Without saying anything else, the Kalashnikov assault rifle is famous all over the world. First of all, its reliability in any conditions. Assault rifle Schmeisser is incomparably more sensitive to pollution and requires very careful personal care. This proves that it was created from a completely different concept of combat use. This is known to anyone who has ever looked inside these weapons at least once.

It is clear that the blogger Adagamov does not look into weapons, he prefers to look into completely different places, in connection with which he is now far from his homeland. I will only say once again that this statement makes it absolutely clear that people become enemies of their country and their culture simply because they do not know their country or their culture.

As for Mikhail Timofeevich Kalashnikov specifically, I have repeatedly said and written that, contrary to the statements of many positive-minded, but no less ignorant journalists, he is not the inventor of either the concept of the machine as a whole, or this specific sample.

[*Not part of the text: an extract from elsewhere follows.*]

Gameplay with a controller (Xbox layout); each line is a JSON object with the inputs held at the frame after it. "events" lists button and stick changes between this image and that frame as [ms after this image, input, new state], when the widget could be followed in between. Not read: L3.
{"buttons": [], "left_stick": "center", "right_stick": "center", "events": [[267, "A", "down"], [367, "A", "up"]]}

He has a lot of his own inventions, but specifically in the Kalashnikov assault rifle there is nothing that he would have invented himself. The whole automaton consists of components, in different time invented by other inventors. The merit of Kalashnikov in this case is not in the invention, but in the design. He is precisely the designer of the machine gun, from the many different components created by others, he selected exactly those that optimally solve the problem facing him, the task of creating weapons available to any fighter after the most minimal training, weapons capable of working in any conceivable and unimaginable conditions, weapons simple enough to manufacture that it can be made in millions of copies, as they say, on the knee.